Endoscopic equipment used during procedures with COVID-19–positive patients or PUI should be cleaned separately from other endoscopic equipment.

Previous
Next:

Ambulatory Surgery Center Association

In response to government guidance that hospitals and ambulatory surgery centers (ASCs) postpone elective surgeries during the COVID-19 pandemic, the ASCA has made the following recommendations on how and when facilities should proceed with cases that should not be postponed. [9]

First and foremost, if a procedure can be safely postponed without additional significant risk to the patient, it should be delayed until after the pandemic. The ASCA concurs with the ACS in this regard.

Physicians should engage with patients and families to make care decisions that minimize potential risks to patients while ensuring they receive necessary care that cannot be safely delayed. This includes consideration of postsurgical complications that could place stress on local hospitals lacking transfer capacity. To that end, facilities should establish lines of communication with local hospitals to ensure coordination in managing care during the pandemic.

ASCs should develop explicit controls on how to manage the infection risks of all nonpatient visitors inside the facility and should strictly prohibit all nonessential visitors. Additional social distancing policies should be employed.

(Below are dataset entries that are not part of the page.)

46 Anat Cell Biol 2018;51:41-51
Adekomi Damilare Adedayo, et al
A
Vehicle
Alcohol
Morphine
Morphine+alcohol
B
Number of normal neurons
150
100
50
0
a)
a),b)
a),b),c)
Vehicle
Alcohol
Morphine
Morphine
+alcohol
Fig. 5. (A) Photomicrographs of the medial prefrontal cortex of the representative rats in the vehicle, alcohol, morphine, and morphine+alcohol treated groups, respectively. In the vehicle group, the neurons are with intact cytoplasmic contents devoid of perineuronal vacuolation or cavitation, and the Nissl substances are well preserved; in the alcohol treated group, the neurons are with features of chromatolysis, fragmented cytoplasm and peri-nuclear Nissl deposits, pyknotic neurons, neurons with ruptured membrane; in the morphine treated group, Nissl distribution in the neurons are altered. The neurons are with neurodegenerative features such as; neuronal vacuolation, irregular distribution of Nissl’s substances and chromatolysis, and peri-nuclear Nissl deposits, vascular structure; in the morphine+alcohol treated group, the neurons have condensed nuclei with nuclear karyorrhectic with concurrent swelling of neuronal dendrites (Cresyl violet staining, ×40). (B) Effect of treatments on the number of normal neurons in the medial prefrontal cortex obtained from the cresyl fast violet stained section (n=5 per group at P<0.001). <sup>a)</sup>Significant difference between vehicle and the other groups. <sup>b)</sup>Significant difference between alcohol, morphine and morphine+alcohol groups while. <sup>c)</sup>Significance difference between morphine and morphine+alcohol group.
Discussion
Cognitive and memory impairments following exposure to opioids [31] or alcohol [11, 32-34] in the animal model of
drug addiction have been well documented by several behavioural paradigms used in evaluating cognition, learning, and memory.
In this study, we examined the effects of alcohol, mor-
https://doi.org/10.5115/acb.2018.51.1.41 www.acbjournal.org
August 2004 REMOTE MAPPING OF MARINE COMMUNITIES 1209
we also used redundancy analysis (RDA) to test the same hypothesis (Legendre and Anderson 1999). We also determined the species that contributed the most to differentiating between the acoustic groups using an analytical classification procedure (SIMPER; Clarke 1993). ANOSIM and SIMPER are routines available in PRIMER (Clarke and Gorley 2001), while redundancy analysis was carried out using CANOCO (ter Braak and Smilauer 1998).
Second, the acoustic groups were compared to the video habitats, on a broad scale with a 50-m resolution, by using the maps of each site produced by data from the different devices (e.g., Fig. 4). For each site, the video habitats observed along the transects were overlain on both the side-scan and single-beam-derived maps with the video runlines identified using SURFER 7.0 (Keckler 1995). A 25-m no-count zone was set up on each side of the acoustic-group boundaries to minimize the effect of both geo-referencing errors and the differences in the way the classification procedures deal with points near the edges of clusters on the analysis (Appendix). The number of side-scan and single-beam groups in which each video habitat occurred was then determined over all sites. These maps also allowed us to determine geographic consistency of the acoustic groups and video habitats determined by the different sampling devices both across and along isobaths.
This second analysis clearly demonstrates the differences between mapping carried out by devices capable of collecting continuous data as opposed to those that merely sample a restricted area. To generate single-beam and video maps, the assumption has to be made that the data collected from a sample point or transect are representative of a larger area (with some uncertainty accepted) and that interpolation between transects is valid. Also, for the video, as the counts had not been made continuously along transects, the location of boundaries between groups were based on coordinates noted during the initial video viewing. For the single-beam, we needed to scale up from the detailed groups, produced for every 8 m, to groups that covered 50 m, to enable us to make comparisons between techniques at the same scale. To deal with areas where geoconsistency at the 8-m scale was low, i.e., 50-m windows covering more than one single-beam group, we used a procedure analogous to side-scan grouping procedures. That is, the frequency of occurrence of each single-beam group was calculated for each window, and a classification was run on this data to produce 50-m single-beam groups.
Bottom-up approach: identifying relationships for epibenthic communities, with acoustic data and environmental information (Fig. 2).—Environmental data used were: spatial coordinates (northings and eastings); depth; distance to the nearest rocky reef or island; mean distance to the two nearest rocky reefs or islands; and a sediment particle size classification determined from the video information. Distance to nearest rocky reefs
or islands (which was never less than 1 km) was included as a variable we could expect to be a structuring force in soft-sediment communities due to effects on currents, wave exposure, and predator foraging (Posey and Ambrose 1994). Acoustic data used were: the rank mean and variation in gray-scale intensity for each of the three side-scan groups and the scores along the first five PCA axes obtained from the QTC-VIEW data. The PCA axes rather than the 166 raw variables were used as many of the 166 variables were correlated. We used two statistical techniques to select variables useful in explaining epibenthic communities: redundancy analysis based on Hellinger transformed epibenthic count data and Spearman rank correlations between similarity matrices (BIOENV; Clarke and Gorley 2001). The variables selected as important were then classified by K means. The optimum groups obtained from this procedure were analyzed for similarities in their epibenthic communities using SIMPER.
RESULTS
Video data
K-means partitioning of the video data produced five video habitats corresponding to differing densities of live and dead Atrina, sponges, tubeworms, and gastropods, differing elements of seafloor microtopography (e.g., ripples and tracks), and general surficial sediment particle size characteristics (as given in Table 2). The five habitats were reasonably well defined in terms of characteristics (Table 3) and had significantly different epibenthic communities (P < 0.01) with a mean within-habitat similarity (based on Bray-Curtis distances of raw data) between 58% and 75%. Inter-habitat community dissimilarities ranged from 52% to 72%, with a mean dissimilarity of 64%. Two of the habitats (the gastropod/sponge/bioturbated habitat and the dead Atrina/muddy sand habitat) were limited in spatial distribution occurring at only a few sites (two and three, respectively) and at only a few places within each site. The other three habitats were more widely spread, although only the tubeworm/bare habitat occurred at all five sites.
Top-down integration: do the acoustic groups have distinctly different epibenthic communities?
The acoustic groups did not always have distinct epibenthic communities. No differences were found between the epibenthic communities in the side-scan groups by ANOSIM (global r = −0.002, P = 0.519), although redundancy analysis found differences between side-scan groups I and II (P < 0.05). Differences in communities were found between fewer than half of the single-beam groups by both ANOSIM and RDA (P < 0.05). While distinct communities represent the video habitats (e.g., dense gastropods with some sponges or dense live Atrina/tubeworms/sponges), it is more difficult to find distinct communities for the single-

Examples of cases where surgery might still have to proceed include the following:

  • Acute infection
  • Acute trauma that would significantly worsen without surgery
  • Potential malignancy
  • Uncontrollable pain that would otherwise necessitate hospital admission
  • A condition for which the prognosis would significantly worsen if treatment were delayed

ASCs must also be prepared for the possibility that the pandemic may eventually strain the system to a point where hospitals will need to shift necessary surgeries to ASCs, ASCs and their resources will be required to serve communities and the healthcare system in a different capacity, or both.

Finally, ASCs must recognize that situations may arise where they may have to suspend services temporarily, such as the following:

  • A patient, staff member, or physician who has been in the ASC is suspected of having or is subsequently diagnosed with COVID-19.
  • A significant shortage of PPE prevents safe practice of surgical cases.